Traffic free high street leading down to the sea called both Up-Along and Down-Along depending on which way you are walking

Clovelly Quay

Liz took a trip across the Bristol Channel to the North Devon village of Clovelly, and discovered a place that seems to be caught in a time-warp.

A visit to Clovelly is like stepping back in time; white washed cottages edge a cobbled street which leads down to a small quay.

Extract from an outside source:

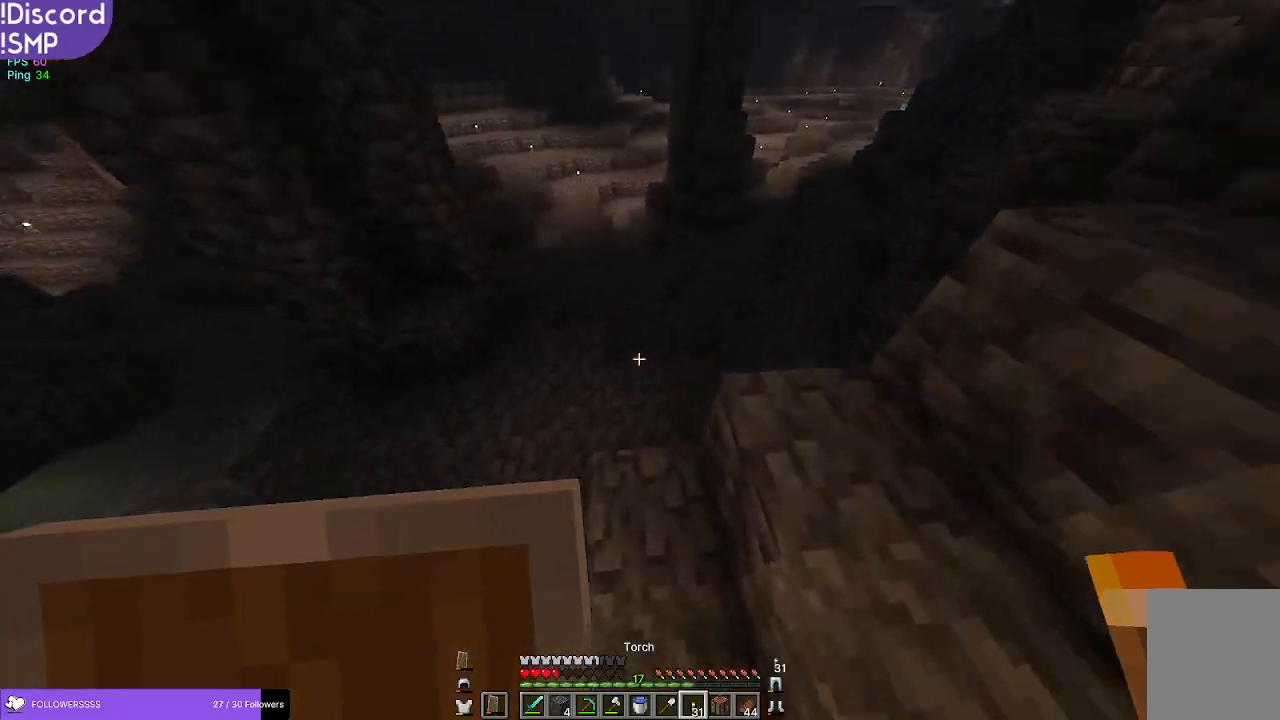
{"keys": ["w"], "mouse": [], "events": [[300, "a", "down"], [400, "a", "up"]]}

There are no cars and supplies, from furniture to groceries are delivered on wooden sledges.

Once in royal possession and since the middle of the 13th century associated with just three families, it is a privately owned village.

Boats moored in the sheltered harbour / Walking Up-Along

Clovelly’s bay is a sheltered haven where, as long ago as the 13th century a simple quay was built to assist the fishermen who work Bideford Bay.

Red Lion Hotel on the harbour side

In the 17th century George Cary, whose family then owned the village realised the potential of constructing a more permanent stone quay. A vibrant fleet of sixty boats were once protected by this natural harbour, now, only a handful of small boats remain, herring known locally as ‘silver darlings’ are still caught today on a sustainable basis.

This once thriving fishing port owes it success to donkeys. It was these sturdy little animals that transport-ed the heavy baskets of freshly caught herring from the waterside up the winding cobbled streets. In their specially adapted packs they brought in everything from building supplies to the mail, and took out the rubbish – as well as delivering tourist’s luggage to the two hotels. No longer do they transport goods, only children – which they take for rides during the summer months.

Donkey in the stables located along the path from the visitor centre / The stone walls of the quay

The village has two museums, the Fisherman’s Cottage where you can get a feel for the daily life of a fishermen’s family in the 1930s, and the other, a house which belonged to Charles Kingsley (1819-1875), the Victorian writer, author of the The Water Babies and Westward Ho!, who came to Clovelly at age 11 when his father became Curate and then Rector at All Saints Church.

Along the harbour walls visitors sit and watch fishermen mending their nets while seagulls wait patiently for a stray morsel of pasty. Sit at a picnic table outside the Red Lion Hotel and you can indulge in one of Devon’s traditions – a cream tea where they definitely put the cream on first followed by the jam.

Entry charge to the village also includes admission to Clovelly Court garden located at the top of the village. The warm air of the Gulf Stream allows exotic plants to flourish.

The residents know all about kerb appeal / Sledge propped against the cottage used today to transport goods / House signs

Throughout the year Clovelly hosts many events including Seaweed, Maritime and Herring Festivals, a Gig Regatta and a Lobster and Crab Feast.